Dataset items:
════

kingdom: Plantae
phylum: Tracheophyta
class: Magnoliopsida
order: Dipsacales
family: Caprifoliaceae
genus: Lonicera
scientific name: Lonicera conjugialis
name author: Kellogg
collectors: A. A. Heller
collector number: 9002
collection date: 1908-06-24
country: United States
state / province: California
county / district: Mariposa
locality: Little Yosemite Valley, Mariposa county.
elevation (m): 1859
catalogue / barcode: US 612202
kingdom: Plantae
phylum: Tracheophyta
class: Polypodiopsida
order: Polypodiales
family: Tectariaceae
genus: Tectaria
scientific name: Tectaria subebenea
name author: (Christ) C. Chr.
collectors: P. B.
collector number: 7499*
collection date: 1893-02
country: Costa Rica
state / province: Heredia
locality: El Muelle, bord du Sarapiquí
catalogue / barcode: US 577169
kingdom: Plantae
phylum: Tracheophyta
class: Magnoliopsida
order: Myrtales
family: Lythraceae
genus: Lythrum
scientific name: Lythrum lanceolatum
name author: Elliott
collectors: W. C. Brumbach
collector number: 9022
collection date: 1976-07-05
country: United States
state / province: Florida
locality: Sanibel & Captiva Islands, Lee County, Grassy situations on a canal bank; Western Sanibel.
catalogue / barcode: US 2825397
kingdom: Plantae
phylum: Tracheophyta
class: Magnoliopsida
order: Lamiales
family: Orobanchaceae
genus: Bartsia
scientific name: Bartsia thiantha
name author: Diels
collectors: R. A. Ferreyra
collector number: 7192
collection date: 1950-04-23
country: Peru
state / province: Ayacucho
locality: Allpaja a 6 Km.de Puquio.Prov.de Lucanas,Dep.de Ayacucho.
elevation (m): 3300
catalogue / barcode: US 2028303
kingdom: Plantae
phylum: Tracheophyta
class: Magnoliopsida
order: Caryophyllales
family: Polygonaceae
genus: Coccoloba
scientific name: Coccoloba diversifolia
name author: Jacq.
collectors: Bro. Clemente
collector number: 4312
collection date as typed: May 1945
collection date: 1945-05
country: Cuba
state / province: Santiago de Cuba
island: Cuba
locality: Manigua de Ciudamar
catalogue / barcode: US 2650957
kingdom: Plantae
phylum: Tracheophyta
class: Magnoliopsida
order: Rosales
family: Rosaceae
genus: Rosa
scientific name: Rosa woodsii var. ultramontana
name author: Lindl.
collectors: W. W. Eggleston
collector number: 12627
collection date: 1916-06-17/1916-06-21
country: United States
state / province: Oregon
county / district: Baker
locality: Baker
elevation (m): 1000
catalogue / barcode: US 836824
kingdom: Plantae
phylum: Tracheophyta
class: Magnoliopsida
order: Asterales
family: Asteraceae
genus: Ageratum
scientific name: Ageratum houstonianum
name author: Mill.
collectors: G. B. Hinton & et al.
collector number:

════

Rewrite the rows above, replacing every "locality" with "site" and leaving everything else unchanged.

kingdom: Plantae
phylum: Tracheophyta
class: Magnoliopsida
order: Dipsacales
family: Caprifoliaceae
genus: Lonicera
scientific name: Lonicera conjugialis
name author: Kellogg
collectors: A. A. Heller
collector number: 9002
collection date: 1908-06-24
country: United States
state / province: California
county / district: Mariposa
site: Little Yosemite Valley, Mariposa county.
elevation (m): 1859
catalogue / barcode: US 612202
kingdom: Plantae
phylum: Tracheophyta
class: Polypodiopsida
order: Polypodiales
family: Tectariaceae
genus: Tectaria
scientific name: Tectaria subebenea
name author: (Christ) C. Chr.
collectors: P. B.
collector number: 7499*
collection date: 1893-02
country: Costa Rica
state / province: Heredia
site: El Muelle, bord du Sarapiquí
catalogue / barcode: US 577169
kingdom: Plantae
phylum: Tracheophyta
class: Magnoliopsida
order: Myrtales
family: Lythraceae
genus: Lythrum
scientific name: Lythrum lanceolatum
name author: Elliott
collectors: W. C. Brumbach
collector number: 9022
collection date: 1976-07-05
country: United States
state / province: Florida
site: Sanibel & Captiva Islands, Lee County, Grassy situations on a canal bank; Western Sanibel.
catalogue / barcode: US 2825397
kingdom: Plantae
phylum: Tracheophyta
class: Magnoliopsida
order: Lamiales
family: Orobanchaceae
genus: Bartsia
scientific name: Bartsia thiantha
name author: Diels
collectors: R. A. Ferreyra
collector number: 7192
collection date: 1950-04-23
country: Peru
state / province: Ayacucho
site: Allpaja a 6 Km.de Puquio.Prov.de Lucanas,Dep.de Ayacucho.
elevation (m): 3300
catalogue / barcode: US 2028303
kingdom: Plantae
phylum: Tracheophyta
class: Magnoliopsida
order: Caryophyllales
family: Polygonaceae
genus: Coccoloba
scientific name: Coccoloba diversifolia
name author: Jacq.
collectors: Bro. Clemente
collector number: 4312
collection date as typed: May 1945
collection date: 1945-05
country: Cuba
state / province: Santiago de Cuba
island: Cuba
site: Manigua de Ciudamar
catalogue / barcode: US 2650957
kingdom: Plantae
phylum: Tracheophyta
class: Magnoliopsida
order: Rosales
family: Rosaceae
genus: Rosa
scientific name: Rosa woodsii var. ultramontana
name author: Lindl.
collectors: W. W. Eggleston
collector number: 12627
collection date: 1916-06-17/1916-06-21
country: United States
state / province: Oregon
county / district: Baker
site: Baker
elevation (m): 1000
catalogue / barcode: US 836824
kingdom: Plantae
phylum: Tracheophyta
class: Magnoliopsida
order: Asterales
family: Asteraceae
genus: Ageratum
scientific name: Ageratum houstonianum
name author: Mill.
collectors: G. B. Hinton & et al.
collector number:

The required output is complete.